═════ Data supplied
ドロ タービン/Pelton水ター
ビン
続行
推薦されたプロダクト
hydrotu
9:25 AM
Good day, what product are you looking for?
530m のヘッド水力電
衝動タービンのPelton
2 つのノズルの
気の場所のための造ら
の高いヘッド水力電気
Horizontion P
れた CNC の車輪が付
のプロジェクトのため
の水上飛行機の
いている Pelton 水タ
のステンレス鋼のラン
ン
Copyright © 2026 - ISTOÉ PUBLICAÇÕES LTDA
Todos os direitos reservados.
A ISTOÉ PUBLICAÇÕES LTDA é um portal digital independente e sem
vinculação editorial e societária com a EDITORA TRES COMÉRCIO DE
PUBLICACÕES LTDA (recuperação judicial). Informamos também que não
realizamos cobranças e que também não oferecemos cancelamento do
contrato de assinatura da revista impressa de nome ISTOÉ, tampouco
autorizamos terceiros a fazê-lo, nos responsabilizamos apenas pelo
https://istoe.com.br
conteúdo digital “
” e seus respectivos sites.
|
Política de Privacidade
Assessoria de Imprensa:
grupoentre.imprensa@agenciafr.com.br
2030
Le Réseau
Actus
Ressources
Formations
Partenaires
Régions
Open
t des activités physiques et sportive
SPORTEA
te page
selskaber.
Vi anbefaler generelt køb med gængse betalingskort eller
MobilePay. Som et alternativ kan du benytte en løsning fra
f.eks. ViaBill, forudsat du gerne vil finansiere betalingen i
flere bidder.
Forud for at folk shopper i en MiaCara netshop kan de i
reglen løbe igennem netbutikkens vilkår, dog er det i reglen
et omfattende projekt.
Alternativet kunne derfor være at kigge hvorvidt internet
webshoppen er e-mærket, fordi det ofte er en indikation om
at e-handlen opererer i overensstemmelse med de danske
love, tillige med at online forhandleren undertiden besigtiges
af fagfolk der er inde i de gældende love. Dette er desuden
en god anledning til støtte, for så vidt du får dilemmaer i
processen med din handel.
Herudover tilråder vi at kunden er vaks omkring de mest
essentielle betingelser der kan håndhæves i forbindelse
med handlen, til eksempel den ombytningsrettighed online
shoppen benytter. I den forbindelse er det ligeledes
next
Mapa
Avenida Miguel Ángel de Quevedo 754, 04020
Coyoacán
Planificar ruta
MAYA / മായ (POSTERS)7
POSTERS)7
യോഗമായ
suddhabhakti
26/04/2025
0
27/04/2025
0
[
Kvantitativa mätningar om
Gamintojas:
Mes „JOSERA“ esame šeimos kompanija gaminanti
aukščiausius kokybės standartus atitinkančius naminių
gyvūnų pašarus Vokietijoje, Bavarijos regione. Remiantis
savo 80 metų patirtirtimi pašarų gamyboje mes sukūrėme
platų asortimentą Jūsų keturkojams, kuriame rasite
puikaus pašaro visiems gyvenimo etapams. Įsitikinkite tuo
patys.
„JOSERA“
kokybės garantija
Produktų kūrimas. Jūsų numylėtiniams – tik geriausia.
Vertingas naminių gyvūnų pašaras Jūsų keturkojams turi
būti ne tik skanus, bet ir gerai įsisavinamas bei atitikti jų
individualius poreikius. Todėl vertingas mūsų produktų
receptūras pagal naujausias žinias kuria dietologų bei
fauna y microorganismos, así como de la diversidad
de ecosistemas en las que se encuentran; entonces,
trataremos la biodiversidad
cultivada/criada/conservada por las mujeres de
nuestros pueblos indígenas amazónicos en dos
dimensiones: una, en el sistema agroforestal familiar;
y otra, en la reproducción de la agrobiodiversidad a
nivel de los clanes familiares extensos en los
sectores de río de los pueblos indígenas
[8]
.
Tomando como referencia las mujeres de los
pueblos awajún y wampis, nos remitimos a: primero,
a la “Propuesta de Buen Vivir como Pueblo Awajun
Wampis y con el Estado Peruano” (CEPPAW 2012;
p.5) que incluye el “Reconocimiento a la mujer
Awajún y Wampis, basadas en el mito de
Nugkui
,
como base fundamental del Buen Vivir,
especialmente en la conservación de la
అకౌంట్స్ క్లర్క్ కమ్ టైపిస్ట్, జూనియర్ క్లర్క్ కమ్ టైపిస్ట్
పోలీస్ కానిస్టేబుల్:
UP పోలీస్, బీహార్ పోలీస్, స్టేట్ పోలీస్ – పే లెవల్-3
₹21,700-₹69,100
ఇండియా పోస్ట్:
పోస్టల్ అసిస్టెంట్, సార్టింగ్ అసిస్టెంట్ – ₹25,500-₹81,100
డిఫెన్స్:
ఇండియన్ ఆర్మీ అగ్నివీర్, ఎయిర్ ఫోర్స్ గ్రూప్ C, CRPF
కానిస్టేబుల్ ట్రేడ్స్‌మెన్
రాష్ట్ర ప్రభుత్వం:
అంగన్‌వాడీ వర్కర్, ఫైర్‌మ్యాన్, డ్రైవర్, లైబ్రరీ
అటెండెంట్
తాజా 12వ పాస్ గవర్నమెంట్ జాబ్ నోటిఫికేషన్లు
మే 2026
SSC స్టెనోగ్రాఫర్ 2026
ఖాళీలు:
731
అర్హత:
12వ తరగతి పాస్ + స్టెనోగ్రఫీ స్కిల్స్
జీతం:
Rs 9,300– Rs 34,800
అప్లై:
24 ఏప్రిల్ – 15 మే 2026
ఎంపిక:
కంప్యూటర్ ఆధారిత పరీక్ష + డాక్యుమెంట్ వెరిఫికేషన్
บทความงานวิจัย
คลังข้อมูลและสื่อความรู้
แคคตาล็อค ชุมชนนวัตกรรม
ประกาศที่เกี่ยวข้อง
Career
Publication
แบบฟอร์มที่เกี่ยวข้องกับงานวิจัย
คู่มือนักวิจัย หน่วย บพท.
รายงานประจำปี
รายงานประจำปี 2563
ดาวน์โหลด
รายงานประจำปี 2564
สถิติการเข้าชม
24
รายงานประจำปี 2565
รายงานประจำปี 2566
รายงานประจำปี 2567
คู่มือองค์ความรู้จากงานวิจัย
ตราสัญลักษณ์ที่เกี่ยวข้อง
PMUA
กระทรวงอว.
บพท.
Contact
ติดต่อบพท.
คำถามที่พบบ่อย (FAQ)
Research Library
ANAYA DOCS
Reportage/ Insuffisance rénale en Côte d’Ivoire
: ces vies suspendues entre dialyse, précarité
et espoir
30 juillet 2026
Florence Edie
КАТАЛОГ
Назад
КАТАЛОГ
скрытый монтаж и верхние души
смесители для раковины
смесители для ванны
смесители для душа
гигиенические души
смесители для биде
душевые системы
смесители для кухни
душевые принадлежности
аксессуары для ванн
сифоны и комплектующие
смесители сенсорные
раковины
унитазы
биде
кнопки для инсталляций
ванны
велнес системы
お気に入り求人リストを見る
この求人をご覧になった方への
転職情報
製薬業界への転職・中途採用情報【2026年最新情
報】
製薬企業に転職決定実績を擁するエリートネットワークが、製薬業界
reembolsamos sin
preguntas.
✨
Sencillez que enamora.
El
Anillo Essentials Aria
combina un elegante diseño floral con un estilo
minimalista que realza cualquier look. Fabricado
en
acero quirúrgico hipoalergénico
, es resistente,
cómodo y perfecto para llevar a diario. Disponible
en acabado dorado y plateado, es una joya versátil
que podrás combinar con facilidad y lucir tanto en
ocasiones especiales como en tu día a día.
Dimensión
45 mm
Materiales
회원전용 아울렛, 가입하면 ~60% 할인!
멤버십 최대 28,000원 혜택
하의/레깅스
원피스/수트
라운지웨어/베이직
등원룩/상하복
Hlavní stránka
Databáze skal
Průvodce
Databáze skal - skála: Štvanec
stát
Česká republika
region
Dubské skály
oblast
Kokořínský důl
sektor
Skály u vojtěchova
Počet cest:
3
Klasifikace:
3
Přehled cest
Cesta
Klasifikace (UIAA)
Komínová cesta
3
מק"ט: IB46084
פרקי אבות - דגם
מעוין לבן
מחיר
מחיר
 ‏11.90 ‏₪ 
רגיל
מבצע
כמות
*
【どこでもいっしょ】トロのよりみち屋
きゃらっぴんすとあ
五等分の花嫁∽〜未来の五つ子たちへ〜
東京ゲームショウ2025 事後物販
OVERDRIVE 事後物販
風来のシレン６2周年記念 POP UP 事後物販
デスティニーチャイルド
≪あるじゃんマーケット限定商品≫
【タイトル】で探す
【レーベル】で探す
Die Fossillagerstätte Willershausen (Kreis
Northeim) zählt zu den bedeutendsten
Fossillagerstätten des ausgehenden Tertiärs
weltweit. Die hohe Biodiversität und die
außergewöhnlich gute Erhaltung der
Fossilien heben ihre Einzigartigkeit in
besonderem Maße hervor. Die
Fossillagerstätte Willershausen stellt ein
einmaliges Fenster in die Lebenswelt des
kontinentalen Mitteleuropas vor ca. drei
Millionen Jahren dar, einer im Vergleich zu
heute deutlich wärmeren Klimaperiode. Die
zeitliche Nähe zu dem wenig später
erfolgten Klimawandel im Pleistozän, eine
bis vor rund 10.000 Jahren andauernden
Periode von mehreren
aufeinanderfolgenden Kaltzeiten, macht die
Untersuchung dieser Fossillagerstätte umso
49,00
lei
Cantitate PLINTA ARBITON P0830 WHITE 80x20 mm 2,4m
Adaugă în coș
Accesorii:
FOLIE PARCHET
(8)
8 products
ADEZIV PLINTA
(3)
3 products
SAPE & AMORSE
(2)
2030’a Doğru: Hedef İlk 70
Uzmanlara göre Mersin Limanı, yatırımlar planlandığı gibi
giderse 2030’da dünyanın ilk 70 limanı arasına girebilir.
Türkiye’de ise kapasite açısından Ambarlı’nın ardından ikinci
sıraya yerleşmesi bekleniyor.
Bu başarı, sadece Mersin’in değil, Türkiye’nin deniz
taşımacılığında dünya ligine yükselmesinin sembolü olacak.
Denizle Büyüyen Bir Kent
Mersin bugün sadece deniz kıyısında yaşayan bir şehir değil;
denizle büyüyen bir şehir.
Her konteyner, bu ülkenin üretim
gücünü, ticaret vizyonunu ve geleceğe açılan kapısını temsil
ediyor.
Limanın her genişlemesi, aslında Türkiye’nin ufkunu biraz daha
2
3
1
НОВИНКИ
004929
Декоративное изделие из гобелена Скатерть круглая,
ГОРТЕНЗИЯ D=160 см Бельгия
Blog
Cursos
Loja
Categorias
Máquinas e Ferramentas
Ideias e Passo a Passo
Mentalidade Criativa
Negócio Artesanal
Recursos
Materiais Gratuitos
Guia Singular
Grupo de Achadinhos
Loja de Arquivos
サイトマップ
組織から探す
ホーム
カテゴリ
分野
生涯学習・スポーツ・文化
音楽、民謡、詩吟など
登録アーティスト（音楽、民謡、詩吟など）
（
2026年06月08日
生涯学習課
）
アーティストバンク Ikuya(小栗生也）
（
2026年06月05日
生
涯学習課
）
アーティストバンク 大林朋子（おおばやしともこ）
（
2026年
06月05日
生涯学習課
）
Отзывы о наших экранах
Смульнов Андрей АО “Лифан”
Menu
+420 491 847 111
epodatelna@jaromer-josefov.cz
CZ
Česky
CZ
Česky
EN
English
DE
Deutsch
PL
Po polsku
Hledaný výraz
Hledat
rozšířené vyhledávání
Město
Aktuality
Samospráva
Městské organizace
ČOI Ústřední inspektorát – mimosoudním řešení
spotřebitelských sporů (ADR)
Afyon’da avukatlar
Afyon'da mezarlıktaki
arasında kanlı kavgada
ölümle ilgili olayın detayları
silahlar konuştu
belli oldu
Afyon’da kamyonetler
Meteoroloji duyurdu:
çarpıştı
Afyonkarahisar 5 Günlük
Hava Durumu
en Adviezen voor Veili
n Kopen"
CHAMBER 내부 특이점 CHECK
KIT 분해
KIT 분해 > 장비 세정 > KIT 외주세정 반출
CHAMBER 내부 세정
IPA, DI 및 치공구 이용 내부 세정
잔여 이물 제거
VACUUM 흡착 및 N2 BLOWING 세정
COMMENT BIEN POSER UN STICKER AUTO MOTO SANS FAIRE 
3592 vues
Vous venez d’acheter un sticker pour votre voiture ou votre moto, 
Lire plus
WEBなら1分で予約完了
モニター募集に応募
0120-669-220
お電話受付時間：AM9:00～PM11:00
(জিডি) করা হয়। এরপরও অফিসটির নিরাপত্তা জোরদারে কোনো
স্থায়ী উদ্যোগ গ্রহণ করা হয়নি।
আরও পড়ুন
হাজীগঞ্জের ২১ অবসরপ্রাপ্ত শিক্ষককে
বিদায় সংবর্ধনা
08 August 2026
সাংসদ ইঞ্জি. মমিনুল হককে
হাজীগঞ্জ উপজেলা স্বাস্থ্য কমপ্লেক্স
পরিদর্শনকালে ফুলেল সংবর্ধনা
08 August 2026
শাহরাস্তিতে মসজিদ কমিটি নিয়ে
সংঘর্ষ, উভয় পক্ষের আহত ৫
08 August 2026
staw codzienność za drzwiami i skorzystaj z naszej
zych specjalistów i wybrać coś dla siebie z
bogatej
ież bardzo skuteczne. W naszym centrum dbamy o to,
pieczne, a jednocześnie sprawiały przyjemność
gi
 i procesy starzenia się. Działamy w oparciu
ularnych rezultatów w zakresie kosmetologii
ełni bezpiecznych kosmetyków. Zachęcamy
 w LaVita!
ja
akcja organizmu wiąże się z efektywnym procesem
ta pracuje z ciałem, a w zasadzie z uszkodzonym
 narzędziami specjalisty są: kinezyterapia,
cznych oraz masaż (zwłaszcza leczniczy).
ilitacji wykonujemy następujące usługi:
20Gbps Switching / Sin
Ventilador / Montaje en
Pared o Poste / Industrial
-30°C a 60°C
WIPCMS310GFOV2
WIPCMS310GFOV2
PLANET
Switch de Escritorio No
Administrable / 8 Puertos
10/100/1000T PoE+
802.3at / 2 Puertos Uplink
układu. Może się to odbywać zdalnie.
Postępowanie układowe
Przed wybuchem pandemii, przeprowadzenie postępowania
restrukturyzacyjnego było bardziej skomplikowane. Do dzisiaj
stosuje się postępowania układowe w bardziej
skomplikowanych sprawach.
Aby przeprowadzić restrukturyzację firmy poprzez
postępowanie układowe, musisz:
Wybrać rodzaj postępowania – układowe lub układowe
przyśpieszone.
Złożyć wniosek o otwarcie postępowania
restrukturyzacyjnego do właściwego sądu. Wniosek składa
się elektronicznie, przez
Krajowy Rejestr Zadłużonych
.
══════════
[Your goal]: Change "revista impressa" to "edição impressa" throughout the listing, from its beginning down to the line containing "Política de Privacidade", and reproduce those lines with nothing else altered.

[Response to this exercise]:
ドロ タービン/Pelton水ター
ビン
続行
推薦されたプロダクト
hydrotu
9:25 AM
Good day, what product are you looking for?
530m のヘッド水力電
衝動タービンのPelton
2 つのノズルの
気の場所のための造ら
の高いヘッド水力電気
Horizontion P
れた CNC の車輪が付
のプロジェクトのため
の水上飛行機の
いている Pelton 水タ
のステンレス鋼のラン
ン
Copyright © 2026 - ISTOÉ PUBLICAÇÕES LTDA
Todos os direitos reservados.
A ISTOÉ PUBLICAÇÕES LTDA é um portal digital independente e sem
vinculação editorial e societária com a EDITORA TRES COMÉRCIO DE
PUBLICACÕES LTDA (recuperação judicial). Informamos também que não
realizamos cobranças e que também não oferecemos cancelamento do
contrato de assinatura da edição impressa de nome ISTOÉ, tampouco
autorizamos terceiros a fazê-lo, nos responsabilizamos apenas pelo
https://istoe.com.br
conteúdo digital “
” e seus respectivos sites.
|
Política de Privacidade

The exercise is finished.